» Written task:
Convert every line of the data below into a JSON list of strings, one string per line, with blank lines omitted.
* start Recorded data *
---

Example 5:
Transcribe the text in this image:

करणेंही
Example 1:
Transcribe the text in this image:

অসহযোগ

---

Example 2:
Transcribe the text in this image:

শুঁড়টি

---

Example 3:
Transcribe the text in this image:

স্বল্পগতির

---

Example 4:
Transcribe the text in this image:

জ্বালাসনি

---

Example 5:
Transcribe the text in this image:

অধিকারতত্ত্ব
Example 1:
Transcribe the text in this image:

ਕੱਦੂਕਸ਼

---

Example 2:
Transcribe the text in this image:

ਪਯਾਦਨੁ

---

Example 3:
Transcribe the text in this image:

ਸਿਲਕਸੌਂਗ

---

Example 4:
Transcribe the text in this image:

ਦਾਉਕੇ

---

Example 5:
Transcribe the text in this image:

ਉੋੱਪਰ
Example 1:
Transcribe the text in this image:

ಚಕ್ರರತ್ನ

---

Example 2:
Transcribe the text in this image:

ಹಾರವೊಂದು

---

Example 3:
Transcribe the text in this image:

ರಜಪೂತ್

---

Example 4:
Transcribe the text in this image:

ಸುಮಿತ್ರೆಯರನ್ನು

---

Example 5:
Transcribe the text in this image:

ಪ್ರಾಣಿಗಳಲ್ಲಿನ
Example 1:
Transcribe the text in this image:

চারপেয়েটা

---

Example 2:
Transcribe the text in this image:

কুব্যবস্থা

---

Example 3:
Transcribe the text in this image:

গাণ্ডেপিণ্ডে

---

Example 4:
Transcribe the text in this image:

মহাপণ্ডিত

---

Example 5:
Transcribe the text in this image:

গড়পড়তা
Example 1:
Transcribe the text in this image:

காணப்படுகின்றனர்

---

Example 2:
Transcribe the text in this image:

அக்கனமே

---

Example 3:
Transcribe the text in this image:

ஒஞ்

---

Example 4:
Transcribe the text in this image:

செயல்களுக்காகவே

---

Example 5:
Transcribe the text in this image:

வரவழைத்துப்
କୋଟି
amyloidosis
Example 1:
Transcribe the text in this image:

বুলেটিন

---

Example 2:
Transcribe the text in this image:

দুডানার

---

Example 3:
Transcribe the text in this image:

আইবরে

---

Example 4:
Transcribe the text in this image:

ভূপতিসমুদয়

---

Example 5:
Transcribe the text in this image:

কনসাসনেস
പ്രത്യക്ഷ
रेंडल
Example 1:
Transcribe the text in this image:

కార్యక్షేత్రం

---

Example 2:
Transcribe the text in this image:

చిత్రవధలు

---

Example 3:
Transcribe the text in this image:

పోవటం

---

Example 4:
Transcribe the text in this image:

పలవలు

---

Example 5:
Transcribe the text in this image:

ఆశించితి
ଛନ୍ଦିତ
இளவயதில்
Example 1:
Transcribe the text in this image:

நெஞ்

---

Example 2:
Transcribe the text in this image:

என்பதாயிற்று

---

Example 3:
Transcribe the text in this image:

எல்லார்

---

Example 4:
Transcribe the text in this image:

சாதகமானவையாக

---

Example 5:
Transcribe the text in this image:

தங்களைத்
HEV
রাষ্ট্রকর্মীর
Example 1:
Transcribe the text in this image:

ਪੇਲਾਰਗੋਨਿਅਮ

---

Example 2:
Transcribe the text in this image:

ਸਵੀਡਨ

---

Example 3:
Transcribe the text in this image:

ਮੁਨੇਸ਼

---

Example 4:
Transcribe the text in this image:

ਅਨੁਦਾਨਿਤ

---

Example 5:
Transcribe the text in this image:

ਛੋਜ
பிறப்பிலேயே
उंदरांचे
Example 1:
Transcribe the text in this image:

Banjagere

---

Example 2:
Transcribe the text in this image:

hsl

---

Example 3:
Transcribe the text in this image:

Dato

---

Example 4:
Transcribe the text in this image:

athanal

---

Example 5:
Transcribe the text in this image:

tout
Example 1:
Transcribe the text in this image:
* end Recorded data *
» Reply to the task:
[
  "---",
  "Example 5:",
  "Transcribe the text in this image:",
  "करणेंही",
  "Example 1:",
  "Transcribe the text in this image:",
  "অসহযোগ",
  "---",
  "Example 2:",
  "Transcribe the text in this image:",
  "শুঁড়টি",
  "---",
  "Example 3:",
  "Transcribe the text in this image:",
  "স্বল্পগতির",
  "---",
  "Example 4:",
  "Transcribe the text in this image:",
  "জ্বালাসনি",
  "---",
  "Example 5:",
  "Transcribe the text in this image:",
  "অধিকারতত্ত্ব",
  "Example 1:",
  "Transcribe the text in this image:",
  "ਕੱਦੂਕਸ਼",
  "---",
  "Example 2:",
  "Transcribe the text in this image:",
  "ਪਯਾਦਨੁ",
  "---",
  "Example 3:",
  "Transcribe the text in this image:",
  "ਸਿਲਕਸੌਂਗ",
  "---",
  "Example 4:",
  "Transcribe the text in this image:",
  "ਦਾਉਕੇ",
  "---",
  "Example 5:",
  "Transcribe the text in this image:",
  "ਉੋੱਪਰ",
  "Example 1:",
  "Transcribe the text in this image:",
  "ಚಕ್ರರತ್ನ",
  "---",
  "Example 2:",
  "Transcribe the text in this image:",
  "ಹಾರವೊಂದು",
  "---",
  "Example 3:",
  "Transcribe the text in this image:",
  "ರಜಪೂತ್",
  "---",
  "Example 4:",
  "Transcribe the text in this image:",
  "ಸುಮಿತ್ರೆಯರನ್ನು",
  "---",
  "Example 5:",
  "Transcribe the text in this image:",
  "ಪ್ರಾಣಿಗಳಲ್ಲಿನ",
  "Example 1:",
  "Transcribe the text in this image:",
  "চারপেয়েটা",
  "---",
  "Example 2:",
  "Transcribe the text in this image:",
  "কুব্যবস্থা",
  "---",
  "Example 3:",
  "Transcribe the text in this image:",
  "গাণ্ডেপিণ্ডে",
  "---",
  "Example 4:",
  "Transcribe the text in this image:",
  "মহাপণ্ডিত",
  "---",
  "Example 5:",
  "Transcribe the text in this image:",
  "গড়পড়তা",
  "Example 1:",
  "Transcribe the text in this image:",
  "காணப்படுகின்றனர்",
  "---",
  "Example 2:",
  "Transcribe the text in this image:",
  "அக்கனமே",
  "---",
  "Example 3:",
  "Transcribe the text in this image:",
  "ஒஞ்",
  "---",
  "Example 4:",
  "Transcribe the text in this image:",
  "செயல்களுக்காகவே",
  "---",
  "Example 5:",
  "Transcribe the text in this image:",
  "வரவழைத்துப்",
  "କୋଟି",
  "amyloidosis",
  "Example 1:",
  "Transcribe the text in this image:",
  "বুলেটিন",
  "---",
  "Example 2:",
  "Transcribe the text in this image:",
  "দুডানার",
  "---",
  "Example 3:",
  "Transcribe the text in this image:",
  "আইবরে",
  "---",
  "Example 4:",
  "Transcribe the text in this image:",
  "ভূপতিসমুদয়",
  "---",
  "Example 5:",
  "Transcribe the text in this image:",
  "কনসাসনেস",
  "പ്രത്യക്ഷ",
  "रेंडल",
  "Example 1:",
  "Transcribe the text in this image:",
  "కార్యక్షేత్రం",
  "---",
  "Example 2:",
  "Transcribe the text in this image:",
  "చిత్రవధలు",
  "---",
  "Example 3:",
  "Transcribe the text in this image:",
  "పోవటం",
  "---",
  "Example 4:",
  "Transcribe the text in this image:",
  "పలవలు",
  "---",
  "Example 5:",
  "Transcribe the text in this image:",
  "ఆశించితి",
  "ଛନ୍ଦିତ",
  "இளவயதில்",
  "Example 1:",
  "Transcribe the text in this image:",
  "நெஞ்",
  "---",
  "Example 2:",
  "Transcribe the text in this image:",
  "என்பதாயிற்று",
  "---",
  "Example 3:",
  "Transcribe the text in this image:",
  "எல்லார்",
  "---",
  "Example 4:",
  "Transcribe the text in this image:",
  "சாதகமானவையாக",
  "---",
  "Example 5:",
  "Transcribe the text in this image:",
  "தங்களைத்",
  "HEV",
  "রাষ্ট্রকর্মীর",
  "Example 1:",
  "Transcribe the text in this image:",
  "ਪੇਲਾਰਗੋਨਿਅਮ",
  "---",
  "Example 2:",
  "Transcribe the text in this image:",
  "ਸਵੀਡਨ",
  "---",
  "Example 3:",
  "Transcribe the text in this image:",
  "ਮੁਨੇਸ਼",
  "---",
  "Example 4:",
  "Transcribe the text in this image:",
  "ਅਨੁਦਾਨਿਤ",
  "---",
  "Example 5:",
  "Transcribe the text in this image:",
  "ਛੋਜ",
  "பிறப்பிலேயே",
  "उंदरांचे",
  "Example 1:",
  "Transcribe the text in this image:",
  "Banjagere",
  "---",
  "Example 2:",
  "Transcribe the text in this image:",
  "hsl",
  "---",
  "Example 3:",
  "Transcribe the text in this image:",
  "Dato",
  "---",
  "Example 4:",
  "Transcribe the text in this image:",
  "athanal",
  "---",
  "Example 5:",
  "Transcribe the text in this image:",
  "tout",
  "Example 1:",
  "Transcribe the text in this image:"
]